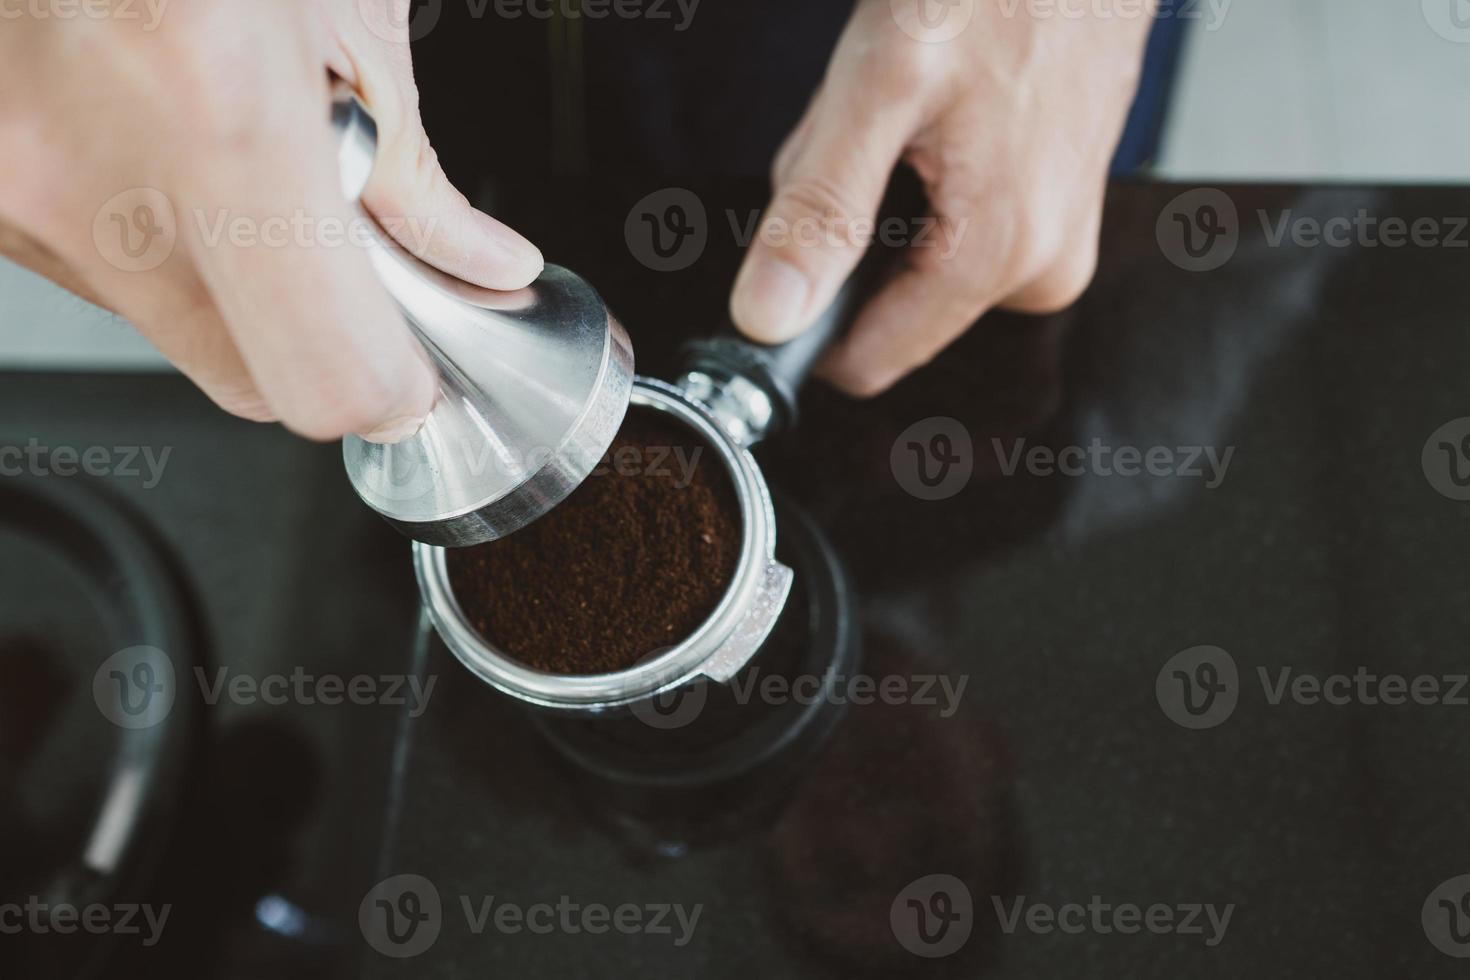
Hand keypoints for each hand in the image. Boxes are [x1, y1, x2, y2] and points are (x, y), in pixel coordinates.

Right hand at [0, 0, 541, 441]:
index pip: (327, 374)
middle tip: (355, 265)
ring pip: (175, 328)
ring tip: (246, 159)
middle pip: (251, 377)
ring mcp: (10, 189)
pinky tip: (172, 144)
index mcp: (215, 107)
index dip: (392, 387)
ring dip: (238, 280)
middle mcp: (86, 170)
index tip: (417, 365)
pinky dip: (162, 237)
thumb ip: (420, 175)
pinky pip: (103, 268)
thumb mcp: (350, 15)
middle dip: (320, 338)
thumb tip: (484, 265)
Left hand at [729, 0, 1152, 395]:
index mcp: (1000, 253)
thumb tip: (769, 314)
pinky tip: (941, 112)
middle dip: (852, 233)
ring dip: (887, 199)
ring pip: (917, 261)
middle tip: (867, 132)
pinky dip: (925, 177)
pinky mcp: (1059, 210)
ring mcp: (1057, 240)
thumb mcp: (877, 87)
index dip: (808, 322)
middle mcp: (1042, 265)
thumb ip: (819, 210)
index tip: (791, 249)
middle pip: (887, 303)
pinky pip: (960, 226)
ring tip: (910, 112)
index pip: (868, 361)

◇ ◇ ◇ ◇ ◇ ◇ ◇

Brief.
Go through the listing, and whenever a line contains the string "middle", copy that line.

Answer for this exercise.
middle tip: (355, 265)
middle pip: (251, 377)
middle mcp: (86, 170)
middle dip: (320, 338)
middle dip: (852, 233)
middle tip: (867, 132)
middle mcp: (1042, 265)
middle pip: (887, 303)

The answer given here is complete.